The book examines an ambitious political demarche that started in October 1919 and lasted for about six months to get the US, then assumed as the beacon of liberties, to support Egypt’s demand for independence in the wake of World War I in line with the principles that had been announced by US President Woodrow Wilson that underlined people’s right for self-rule and independence.
It was upon a brief reference that Aboulghar, who had been a dedicated reader of the literature on 1919 Revolution, came across in one of the key references on the event that he put his hand on a line that he decided to trace.
“I was carefully reading the masterpiece of prominent historian AbdelRahman AlRafai’ on the 1919 Revolution and there were a couple of lines there that attracted my attention as they referred to the decision of Saad Zaghloul to send Mohamed Mahmoud to the US to defend the case of Egypt before the US Congress,” Aboulghar wrote in the introduction to his book that came out by Dar AlShorouk.
Curious by nature as he is, Aboulghar decided to dig in the decision of Zaghloul to dispatch Mahmoud while the two were in France lobbying for the independence of Egypt during the Versailles Peace Conference that was held after the end of WWI.
Through a dedicated labour and diligent research, Aboulghar managed to put his hands on the full story from its original source: the library of the Congress.
He extended his research to cover prominent British and American dailies of the time. And he offers the reader in his 200-page, medium size, soft cover book, the full story of a failed attempt to get the US to live up to the pronouncement of the Welson principles.
The story starts in Paris as Mahmoud is dispatched to Washington to hire Joseph Folk, a prominent lawyer to make the case for Egypt’s independence before the Congress, and it ends in Cairo where the leaders of the 1919 Revolution came to realize that in reality the US was not going to side with them against Britain.
The details offered in the book are both fascinating and telling. There is so much about the inter-US battle between the Democrats and Republicans, especially when it comes to foreign policy.

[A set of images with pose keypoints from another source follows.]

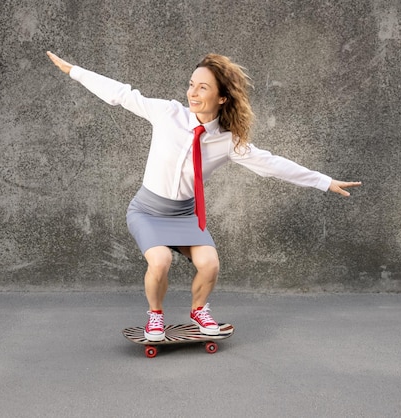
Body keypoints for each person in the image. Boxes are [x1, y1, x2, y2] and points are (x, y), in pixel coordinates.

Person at [46, 51, 361, 342]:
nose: (192, 93)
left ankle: (199, 310)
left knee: (210, 264)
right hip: (148, 210)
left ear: (222, 97)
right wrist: (74, 71)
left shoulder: (226, 142)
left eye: (203, 88)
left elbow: (270, 164)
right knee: (161, 260)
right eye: (191, 85)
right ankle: (155, 317)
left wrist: (324, 181)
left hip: (185, 215)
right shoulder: (167, 113)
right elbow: (122, 95)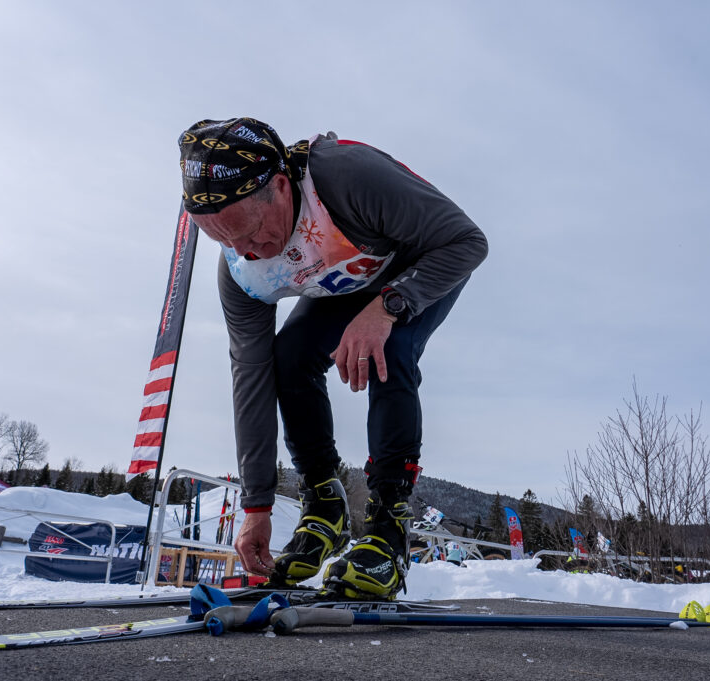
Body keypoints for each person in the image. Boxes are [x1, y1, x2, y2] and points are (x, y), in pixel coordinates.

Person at [178, 118, 487, 599]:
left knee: (390, 345)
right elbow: (251, 376)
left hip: (423, 259)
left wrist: (388, 306)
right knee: (289, 356)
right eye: (226, 242)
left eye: (254, 234)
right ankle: (323, 501)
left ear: (280, 187)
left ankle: (388, 530)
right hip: (349, 276)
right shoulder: (241, 270)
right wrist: (256, 503)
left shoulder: (348, 177)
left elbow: (468, 242)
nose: (248, 254)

There is a detailed account of the exchange of correspondence between Zaghloul and US politicians and another detailed account of Folk’s defense of the case of Egypt, "as a nation meriting independence from the enforced rule of Britain", and of the media coverage of the story.
Ultimately, there is the story of a visit of the widow of Folk to Egypt to demand what she deemed were overdue fees for her husband who had passed away.

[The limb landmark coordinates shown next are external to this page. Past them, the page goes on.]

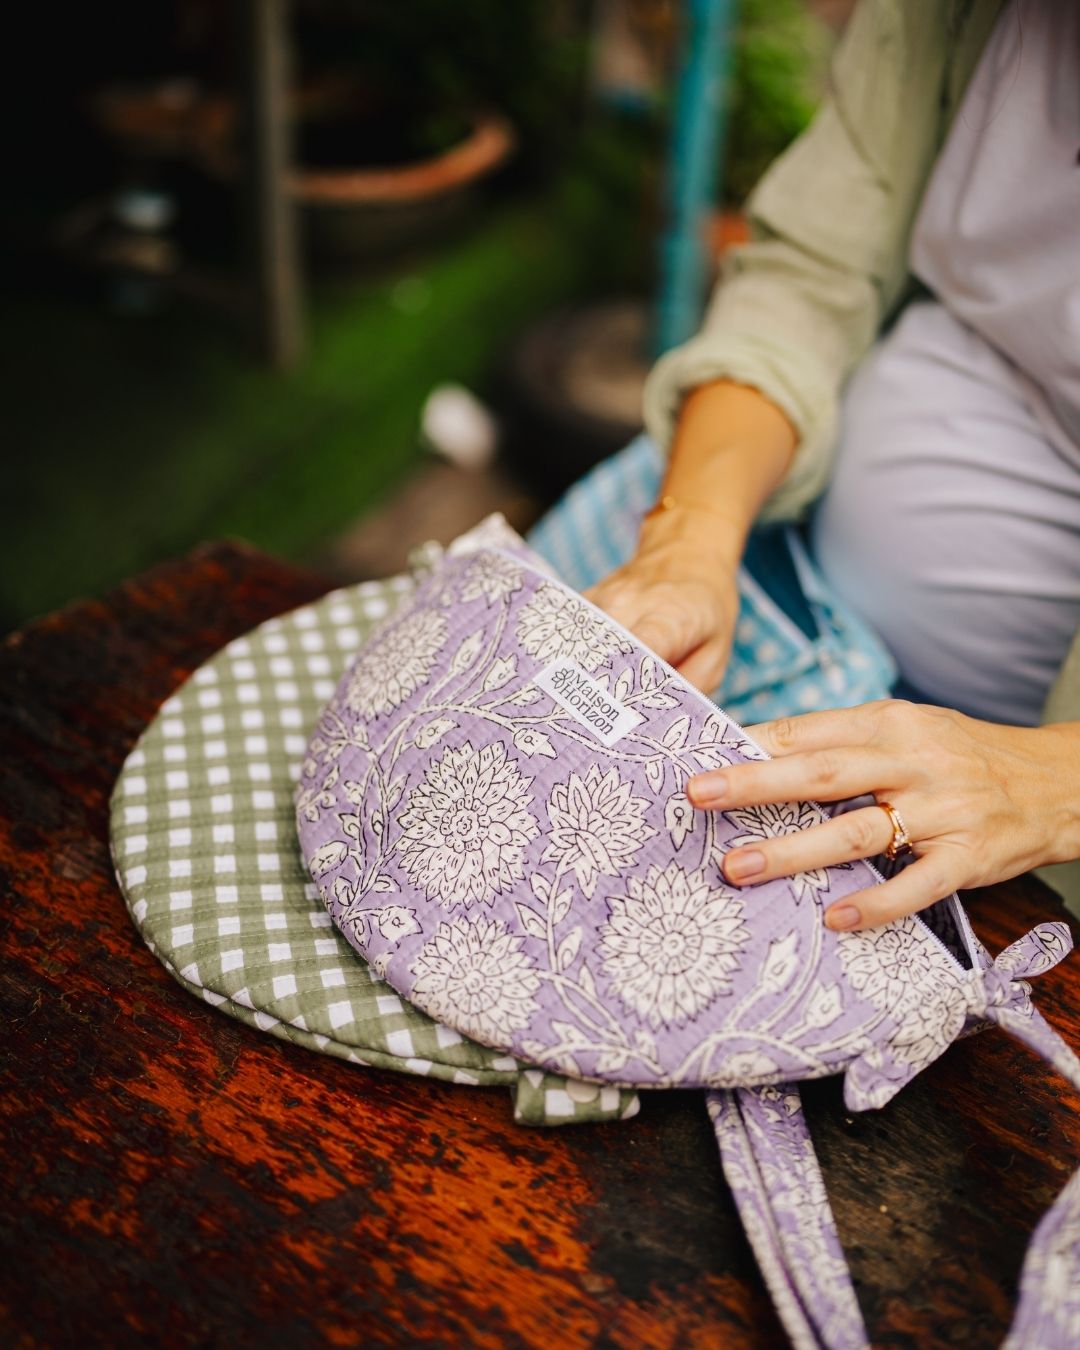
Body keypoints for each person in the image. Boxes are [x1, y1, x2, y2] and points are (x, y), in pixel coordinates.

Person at [585, 0, 1080, 927]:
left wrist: (1053, 784)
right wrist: (690, 538)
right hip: (761, 551)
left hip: (999, 801)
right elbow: (813, 268)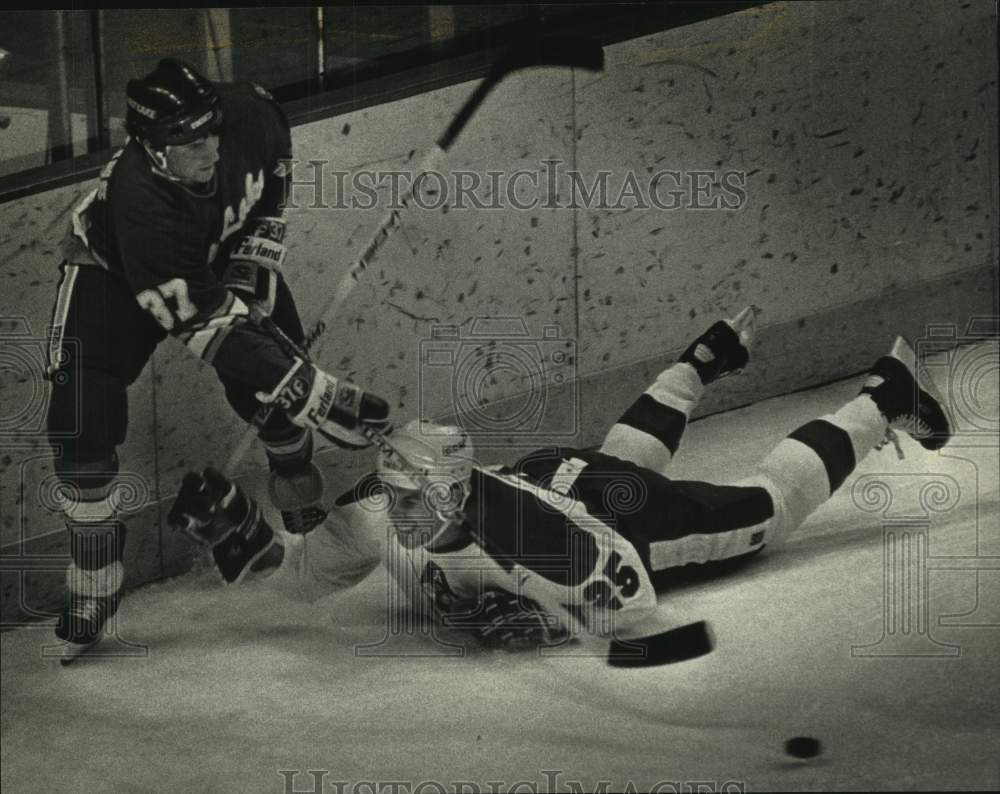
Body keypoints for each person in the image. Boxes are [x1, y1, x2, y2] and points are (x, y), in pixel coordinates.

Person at [168, 307, 952, 651]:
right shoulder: (381, 512)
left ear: (449, 493)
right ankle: (704, 357)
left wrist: (554, 625)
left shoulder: (547, 543)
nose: (397, 511)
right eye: (394, 493)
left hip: (614, 517)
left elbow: (636, 599)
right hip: (556, 477)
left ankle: (887, 397)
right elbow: (303, 575)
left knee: (766, 509)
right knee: (616, 462)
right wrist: (243, 538)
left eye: (414, 499)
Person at [45, 58, 389, 663]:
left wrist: (257, 250)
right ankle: (95, 584)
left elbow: (275, 168)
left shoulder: (249, 113)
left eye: (213, 132)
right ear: (153, 151)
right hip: (117, 278)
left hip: (219, 256)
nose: (211, 149)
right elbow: (206, 327)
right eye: (191, 142)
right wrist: (313, 391)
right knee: (82, 417)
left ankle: (306, 529)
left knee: (273, 408)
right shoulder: (139, 203)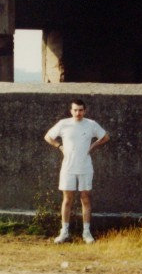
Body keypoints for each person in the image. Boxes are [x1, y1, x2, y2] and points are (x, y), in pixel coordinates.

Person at [44, 100, 110, 243]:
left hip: (85, 167)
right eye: (75, 110)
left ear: (84, 111)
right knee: (67, 199)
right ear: (71, 111)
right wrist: (59, 146)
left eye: (80, 110)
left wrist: (94, 145)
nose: (78, 113)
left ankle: (86, 233)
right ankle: (64, 232)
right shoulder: (63, 124)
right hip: (68, 167)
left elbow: (105, 137)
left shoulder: (91, 124)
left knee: (85, 198)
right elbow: (48, 137)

Apart from being a very interesting read, the book is in itself a base of references for researchers who wish to pursue the story further.
Aboulghar’s book, as prominent historian Moahmed ElShalk wrote in an introduction to the manuscript, comes not just to shed light on a previously unexplored part of the history of 1919 Revolution but also to add a previously missed bit to the history of the US association with Egypt in the early decades of the 20th century -- namely its failure to support the call of Egypt for independence.

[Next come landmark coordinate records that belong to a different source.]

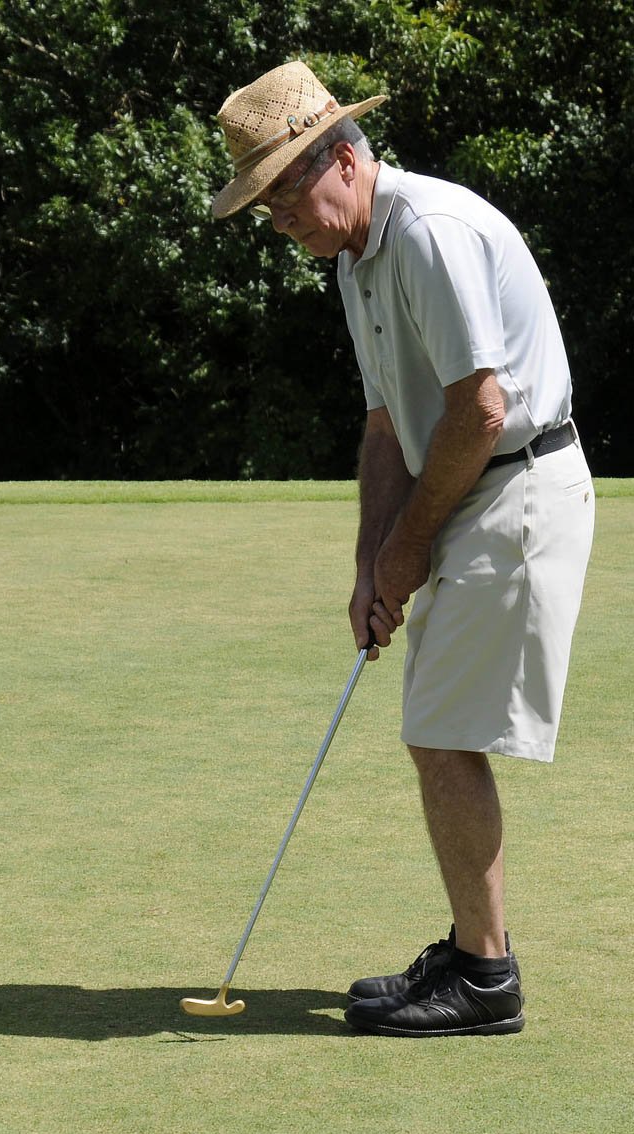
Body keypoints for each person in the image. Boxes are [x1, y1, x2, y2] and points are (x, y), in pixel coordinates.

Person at [210, 61, 595, 1036]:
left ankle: (486, 975)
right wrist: (369, 561)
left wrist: (410, 545)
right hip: (466, 488)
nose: (278, 222)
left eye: (283, 196)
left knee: (441, 730)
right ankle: (472, 952)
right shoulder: (355, 261)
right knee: (436, 725)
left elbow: (480, 408)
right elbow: (386, 423)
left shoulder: (426, 231)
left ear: (343, 161)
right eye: (264, 208)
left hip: (515, 485)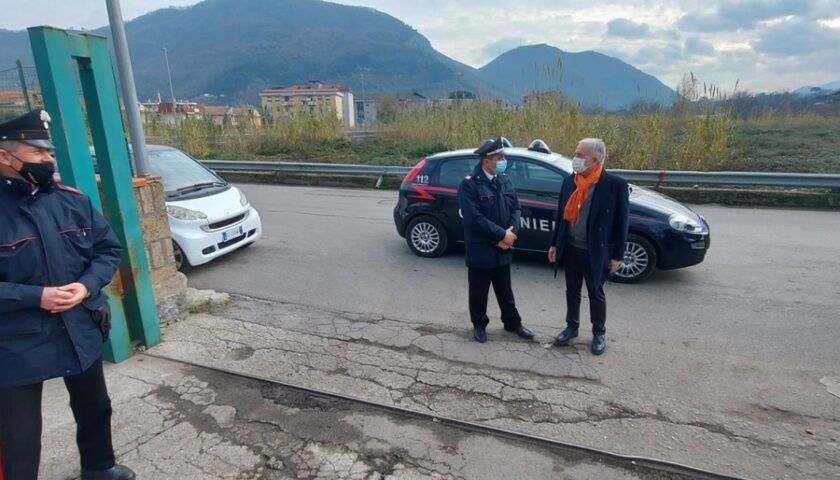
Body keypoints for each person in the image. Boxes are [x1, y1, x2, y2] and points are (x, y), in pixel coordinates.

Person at [0, 110, 135, 480]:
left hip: (78, 324)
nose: (48, 160)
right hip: (16, 340)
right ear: (4, 155)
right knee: (19, 436)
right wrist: (35, 297)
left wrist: (88, 285)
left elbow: (108, 249)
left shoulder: (71, 201)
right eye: (38, 152)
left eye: (50, 152)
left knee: (95, 407)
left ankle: (99, 467)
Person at [548, 138, 629, 355]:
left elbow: (622, 223)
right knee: (572, 290)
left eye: (580, 155)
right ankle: (571, 327)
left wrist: (616, 256)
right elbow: (561, 216)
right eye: (576, 154)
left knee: (596, 292)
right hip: (572, 247)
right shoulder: (570, 182)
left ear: (594, 160)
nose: (575, 159)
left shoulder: (615, 185)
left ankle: (598, 333)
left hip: (596, 251)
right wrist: (555, 244)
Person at [458, 137, 534, 343]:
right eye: (499, 157)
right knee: (479, 292)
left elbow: (516, 208)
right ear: (486, 160)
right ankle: (479, 325)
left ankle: (512, 323)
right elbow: (475, 220)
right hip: (482, 249)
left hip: (503, 248)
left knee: (505, 291)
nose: (503, 160)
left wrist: (510, 234)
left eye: (503, 156)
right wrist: (502, 235)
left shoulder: (504, 179)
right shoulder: (469, 185)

As Aboulghar himself wrote, in the introduction to the book, the public curiosity about the 1919 Revolution did not start with the centenary celebrations but rather with the January Revolution that prompted many questions about the history of the Egyptian nationalist movement way before the takeover of the Free Officers in 1952. As such, he argued, the search for what this revolution was about and how it brought the nation together would continue way beyond the celebration of the centenary.